KHITTAH.CO, Makassar – Badan Eksekutif Mahasiswa Fakultas Hukum Universitas Hasanuddin (BEM FH-UH) menggelar dialog suara mahasiswa bertema Quo Vadis Komisi Pemberantasan Korupsi (Polemik Tes Wawasan Kebangsaan KPK) pada Sabtu (15/05/2021).
Dialog ini menghadirkan Keynote Speaker Giri Suprapdiono (Direktur Sosialisasi dan Kampanye Anti Korupsi KPK) serta narasumber dari kalangan mahasiswa yaitu Presiden BEM FH UNHAS, Presiden Mahasiswa UIN Alauddin Makassar dan Ketua Umum BEM FH Atmajaya Makassar.
Presiden BEM FH Unhas Taufik Hidayat menyampaikan bahwa dialog suara mahasiswa ini dilaksanakan untuk mendengar aspirasi mahasiswa terhadap isu hangat bangsa saat ini terkait polemik Tes Wawasan kebangsaan KPK yang berakibat pada penonaktifan 75 Pegawai KPK.
“Dialog Suara Mahasiswa ini dilaksanakan oleh BEM Hukum Unhas untuk mendengar aspirasi mahasiswa terkait polemik TWK KPK yang berakibat pada penonaktifan 75 pegawai KPK. Mahasiswa harus bersuara, karena mahasiswa adalah jantung nurani rakyat. Diamnya Mahasiswa berarti membunyikan lonceng kematian negeri ini. Maka mahasiswa harus terus bersuara, menjadi muadzin terus memanggil kepada jalan kebenaran,” tegasnya.
Lanjut Taufik, Dialog ini dilaksanakan sebagai respon terhadap realitas yang nyata adanya usaha sadar, terstruktur dan sistematis untuk melakukan pelemahan terhadap KPK dengan menyingkirkan orang-orang yang memiliki komitmen dan integritas dalam pemberatasan korupsi di KPK.

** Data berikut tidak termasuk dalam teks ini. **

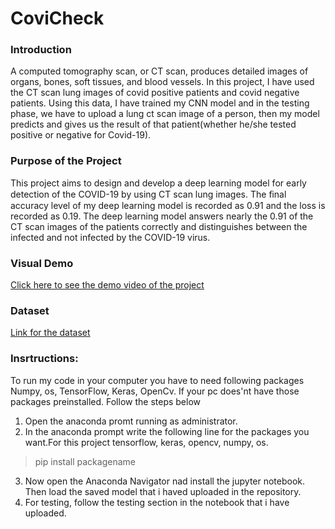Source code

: # CoviCheck

### Introduction
A computed tomography scan, or CT scan, produces detailed images of organs, bones, soft tissues, and blood vessels. In this project, I have used the CT scan lung images of covid positive patients and covid negative patients. Using this data, I have trained my CNN model and in the testing phase, we have to upload a lung ct scan image of a person, then my model predicts and gives us the result of that patient(whether he/she tested positive or negative for Covid-19).

### Purpose of the Project
This project aims to design and develop a deep learning model for early detection of the COVID-19 by using CT scan lung images.
The ﬁnal accuracy level of my deep learning model is recorded as 0.91 and the loss is recorded as 0.19.
The deep learning model answers nearly the 0.91 of the CT scan images of the patients correctly and distinguishes between the infected and not infected by the COVID-19 virus.

### Visual Demo
[Click here to see the demo video of the project](https://youtu.be/3luqpcVR8n0)

### Dataset
[Link for the dataset](https://mega.nz/folder/Bw9yhKiI#R90oIKGthHJYvW7CLCyUSg)

### Insrtructions:
  To run my code in your computer you have to need following packages Numpy, os, TensorFlow, Keras, OpenCv.
  If your pc does'nt have those packages preinstalled. Follow the steps below
  1. Open the anaconda promt running as administrator.
  2. In the anaconda prompt write the following line for the packages you want.For this project tensorflow, keras, opencv, numpy, os. 
   >pip install packagename
   
  3. Now open the Anaconda Navigator nad install the jupyter notebook. Then load the saved model that i haved uploaded in the repository.
  4. For testing, follow  the testing section in the notebook that i have uploaded.
  
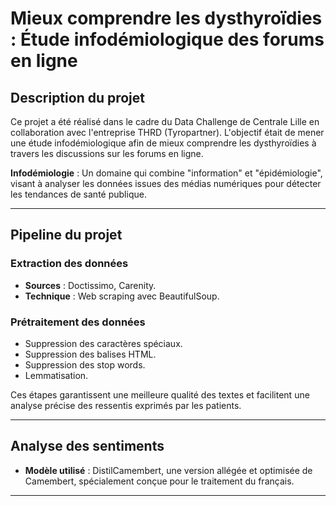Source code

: 
# Mieux comprendre les dysthyroïdies : Étude infodémiologique des forums en ligne

## Description du projet

Ce projet a été réalisé dans le cadre du Data Challenge de Centrale Lille en collaboration avec l'entreprise THRD (Tyropartner). L'objectif était de mener une étude infodémiologique afin de mieux comprendre les dysthyroïdies à travers les discussions sur les forums en ligne.

**Infodémiologie** : Un domaine qui combine "information" et "épidémiologie", visant à analyser les données issues des médias numériques pour détecter les tendances de santé publique.

---

## Pipeline du projet

### Extraction des données

- **Sources** : Doctissimo, Carenity.
- **Technique** : Web scraping avec BeautifulSoup.

### Prétraitement des données

- Suppression des caractères spéciaux.
- Suppression des balises HTML.
- Suppression des stop words.
- Lemmatisation.

Ces étapes garantissent une meilleure qualité des textes et facilitent une analyse précise des ressentis exprimés par les patients.

---

## Analyse des sentiments

- **Modèle utilisé** : DistilCamembert, une version allégée et optimisée de Camembert, spécialement conçue pour le traitement du français.

---
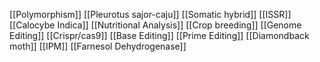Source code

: [[Polymorphism]]
[[Pleurotus sajor-caju]]
[[Somatic hybrid]]
[[ISSR]]
[[Calocybe Indica]]
[[Nutritional Analysis]]
[[Crop breeding]]
[[Genome Editing]]
[[Crispr/cas9]]
[[Base Editing]]
[[Prime Editing]]
[[Diamondback moth]]
[[IPM]]
[[Farnesol Dehydrogenase]]
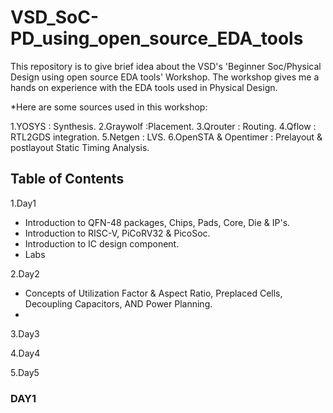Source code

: # VSD_SoC-PD_using_open_source_EDA_tools
This repository is to give brief idea about the VSD's 'Beginner Soc/Physical Design using open source EDA tools' Workshop. The workshop gives me a hands on experience with the EDA tools used in Physical Design.

*Here are some sources used in this workshop:

1.YOSYS : Synthesis.
2.Graywolf :Placement.
3.Qrouter : Routing.
4.Qflow : RTL2GDS integration.
5.Netgen : LVS.
6.OpenSTA & Opentimer : Prelayout & postlayout Static Timing Analysis.

## Table of Contents

1.Day1

* Introduction to QFN-48 packages, Chips, Pads, Core, Die & IP's.
* Introduction to RISC-V, PiCoRV32 & PicoSoc.
* Introduction to IC design component.
* Labs

2.Day2
* Concepts of Utilization Factor & Aspect Ratio, Preplaced Cells, Decoupling Capacitors, AND Power Planning.
* 

3.Day3

4.Day4

5.Day5


### DAY1
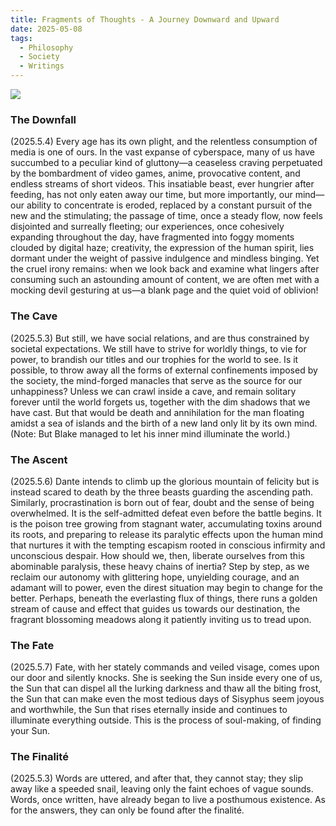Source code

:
 ```yaml
---
title: Fragments of Thoughts - A Journey Downward and Upward
date: 2025-05-08
tags:
  - Philosophy
  - Society
  - Writings
---
```


![](https://pic1.imgdb.cn/item/681cb3e658cb8da5c8e6665f.png)

### The Downfall

(2025.5.4) Every age has its own plight, and the relentless consumption of media is one of ours. In the vast expanse of cyberspace, many of us have succumbed to a peculiar kind of gluttony—a ceaseless craving perpetuated by the bombardment of video games, anime, provocative content, and endless streams of short videos. This insatiable beast, ever hungrier after feeding, has not only eaten away our time, but more importantly, our mind—our ability to concentrate is eroded, replaced by a constant pursuit of the new and the stimulating; the passage of time, once a steady flow, now feels disjointed and surreally fleeting; our experiences, once cohesively expanding throughout the day, have fragmented into foggy moments clouded by digital haze; creativity, the expression of the human spirit, lies dormant under the weight of passive indulgence and mindless binging. Yet the cruel irony remains: when we look back and examine what lingers after consuming such an astounding amount of content, we are often met with a mocking devil gesturing at us—a blank page and the quiet void of oblivion!

<!--more-->

### The Cave

(2025.5.3) But still, we have social relations, and are thus constrained by societal expectations. We still have to strive for worldly things, to vie for power, to brandish our titles and our trophies for the world to see. Is it possible, to throw away all the forms of external confinements imposed by the society, the mind-forged manacles that serve as the source for our unhappiness? Unless we can crawl inside a cave, and remain solitary forever until the world forgets us, together with the dim shadows that we have cast. But that would be death and annihilation for the man floating amidst a sea of islands and the birth of a new land only lit by its own mind. (Note: But Blake managed to let his inner mind illuminate the world.)


### The Ascent

(2025.5.6) Dante intends to climb up the glorious mountain of felicity but is instead scared to death by the three beasts guarding the ascending path. Similarly, procrastination is born out of fear, doubt and the sense of being overwhelmed. It is the self-admitted defeat even before the battle begins. It is the poison tree growing from stagnant water, accumulating toxins around its roots, and preparing to release its paralytic effects upon the human mind that nurtures it with the tempting escapism rooted in conscious infirmity and unconscious despair. How should we, then, liberate ourselves from this abominable paralysis, these heavy chains of inertia? Step by step, as we reclaim our autonomy with glittering hope, unyielding courage, and an adamant will to power, even the direst situation may begin to change for the better. Perhaps, beneath the everlasting flux of things, there runs a golden stream of cause and effect that guides us towards our destination, the fragrant blossoming meadows along it patiently inviting us to tread upon.

### The Fate

(2025.5.7) Fate, with her stately commands and veiled visage, comes upon our door and silently knocks. She is seeking the Sun inside every one of us, the Sun that can dispel all the lurking darkness and thaw all the biting frost, the Sun that can make even the most tedious days of Sisyphus seem joyous and worthwhile, the Sun that rises eternally inside and continues to illuminate everything outside. This is the process of soul-making, of finding your Sun.

### The Finalité

(2025.5.3) Words are uttered, and after that, they cannot stay; they slip away like a speeded snail, leaving only the faint echoes of vague sounds. Words, once written, have already began to live a posthumous existence. As for the answers, they can only be found after the finalité.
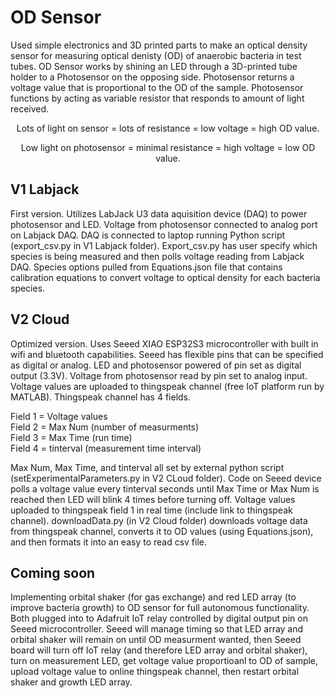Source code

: # OD Sensor
Used simple electronics and 3D printed parts to make an optical density sensor for measuring optical denisty (OD) of anaerobic bacteria in test tubes. OD Sensor works by shining an LED through a 3D-printed tube holder to a Photosensor on the opposing side. Photosensor returns a voltage value that is proportional to the OD of the sample.
Photosensor functions by acting as variable resistor that responds to amount of light received.  
<div align="center">
Lots of light on sensor = lots of resistance = low voltage = high OD value.  <p></p>
Low light on photosensor = minimal resistance = high voltage = low OD value. <p>
</div>

## V1 Labjack
First version. Utilizes LabJack U3 data aquisition device (DAQ) to power photosensor and LED. Voltage from photosensor connected to analog port on Labjack DAQ. DAQ is connected to laptop running Python script (export_csv.py in V1 Labjack folder).
Export_csv.py has user specify which species is being measured and then polls voltage reading from Labjack DAQ. Species options pulled from Equations.json file that contains calibration equations to convert voltage to optical density for each bacteria species.

## V2 Cloud
Optimized version. Uses Seeed XIAO ESP32S3 microcontroller with built in wifi and bluetooth capabilities. Seeed has flexible pins that can be specified as digital or analog. LED and photosensor powered of pin set as digital output (3.3V). Voltage from photosensor read by pin set to analog input. Voltage values are uploaded to thingspeak channel (free IoT platform run by MATLAB). Thingspeak channel has 4 fields.

Field 1 = Voltage values  
Field 2 = Max Num (number of measurments)  
Field 3 = Max Time (run time)  
Field 4 = tinterval (measurement time interval)     

Max Num, Max Time, and tinterval all set by external python script (setExperimentalParameters.py in V2 CLoud folder). Code on Seeed device polls a voltage value every tinterval seconds until Max Time or Max Num is reached then LED will blink 4 times before turning off. Voltage values uploaded to thingspeak field 1 in real time (include link to thingspeak channel). downloadData.py (in V2 Cloud folder) downloads voltage data from thingspeak channel, converts it to OD values (using Equations.json), and then formats it into an easy to read csv file.

## Coming soon
Implementing orbital shaker (for gas exchange) and red LED array (to improve bacteria growth) to OD sensor for full autonomous functionality. Both plugged into to Adafruit IoT relay controlled by digital output pin on Seeed microcontroller. Seeed will manage timing so that LED array and orbital shaker will remain on until OD measurment wanted, then Seeed board will turn off IoT relay (and therefore LED array and orbital shaker), turn on measurement LED, get voltage value proportioanl to OD of sample, upload voltage value to online thingspeak channel, then restart orbital shaker and growth LED array.
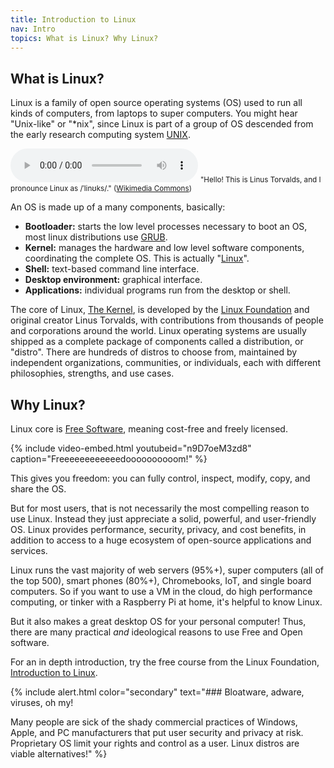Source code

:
 ```yaml
---
title: Introduction to Linux
nav: Intro
topics: What is Linux? Why Linux?
---
```


## What is Linux?

<span class="term">Linux</span> is a family of open source operating systems (OS) used to run all kinds of computers, from laptops to super computers.
You might hear "Unix-like" or "*nix", since Linux is part of a group of OS descended from the early research computing system [UNIX](https://en.wikipedia.org/wiki/Unix).

<div class="border rounded px-3 py-2 mb-3 text-center">
<audio controls class="w-100">
    <source src="https://upload.wikimedia.org/wikipedia/commons/0/03/Linus-linux.ogg" type="audio/ogg">
    Your browser does not support the audio element.
</audio>
<small>"Hello! This is Linus Torvalds, and I pronounce Linux as /ˈlinʊks/." (<a href="https://commons.wikimedia.org/wiki/File:Linus-linux.ogg">Wikimedia Commons</a>)</small>
</div>

An <span class="term">OS</span> is made up of a many components, basically:

- **Bootloader:** starts the low level processes necessary to boot an OS, most linux distributions use [GRUB](https://www.gnu.org/software/grub/).
- **Kernel:** manages the hardware and low level software components, coordinating the complete OS. This is actually "[Linux](https://www.kernel.org/)".
- **Shell:** text-based command line interface.
- **Desktop environment:** graphical interface.
- **Applications:** individual programs run from the desktop or shell.

The core of Linux, <span class="term">[The Kernel](https://www.kernel.org/)</span>, is developed by the [Linux Foundation](https://www.linuxfoundation.org/about/) and original creator Linus Torvalds, with contributions from thousands of people and corporations around the world.
Linux operating systems are usually shipped as a complete package of components called a <span class="term">distribution</span>, or "distro".
There are hundreds of distros to choose from, maintained by independent organizations, communities, or individuals, each with different philosophies, strengths, and use cases.

## Why Linux?

Linux core is <span class="term">[Free Software](https://www.gnu.org/philosophy/free-sw.en.html)</span>, meaning cost-free and freely licensed.

{% include video-embed.html youtubeid="n9D7oeM3zd8" caption="Freeeeeeeeeeeedoooooooooom!" %}

<span class="term">This gives you freedom: you can fully control, inspect, modify, copy, and share the OS.</span>

But for most users, that is not necessarily the most compelling reason to use Linux. 
Instead they just appreciate a solid, powerful, and user-friendly OS.
Linux provides performance, security, privacy, and cost benefits, in addition to access to a huge ecosystem of open-source applications and services.

Linux runs the vast majority of web servers (95%+), super computers (all of the top 500), smart phones (80%+), Chromebooks, IoT, and single board computers. 
So if you want to use a VM in the cloud, do high performance computing, or tinker with a Raspberry Pi at home, it's helpful to know Linux.

But it also makes a great desktop OS for your personal computer!
Thus, there are many practical *and* ideological reasons to use Free and Open software.

For an in depth introduction, try the free course from the Linux Foundation, [Introduction to Linux](https://training.linuxfoundation.org/training/introduction-to-linux/).

{% include alert.html color="secondary" text="### Bloatware, adware, viruses, oh my!

Many people are sick of the shady commercial practices of Windows, Apple, and PC manufacturers that put user security and privacy at risk.
Proprietary OS limit your rights and control as a user.
Linux distros are viable alternatives!" %}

“TWK ini terlihat telah di desain untuk menyingkirkan orang-orang KPK yang memiliki komitmen dan integritas pemberantasan korupsi. Seperti ada beberapa orang yang telah diketahui rekam jejaknya yang sangat baik dalam pemberatasan korupsi dan saat ini sedang menangani kasus-kasus besar di KPK, seperti Novel Baswedan, Giri Suprapdiono, Harum Al Rasyid, ambarita dan masih banyak lagi pegawai KPK yang berdasarkan hasil TWK dinyatakan tidak lolos, tentunya ini memperlihatkan jalan mundur pemberatasan korupsi dengan cara menyingkirkan mereka yang memiliki integritas dan pengabdian yang sudah lama di KPK. TWK ini dijadikan senjata prosedural untuk memukul lawan dan menyingkirkan orang-orang bertintgritas di tubuh KPK,” ungkap Taufik.
Poin penting dari suara mahasiswa ini adalah mengecam secara tegas segala bentuk pelemahan KPK, kemudian menolak hasil TWK ini dijadikan tolak ukur sebagai syarat pengalihan pegawai KPK menjadi ASN hal ini diperkuat dengan adanya pertanyaan tidak patut dan pantas dalam TWK KPK tersebut.
Selain itu kata Taufik, BEM FH UH mendesak Ketua KPK mencabut surat keputusan yang memuat penonaktifan 75 pegawai KPK dan mengembalikan seluruh tugas dan tanggung jawabnya seperti semula dan mengajak seluruh elemen bangsa untuk melawan segala bentuk pelemahan terhadap KPK dan terus mendukung pemberatasan korupsi di Indonesia.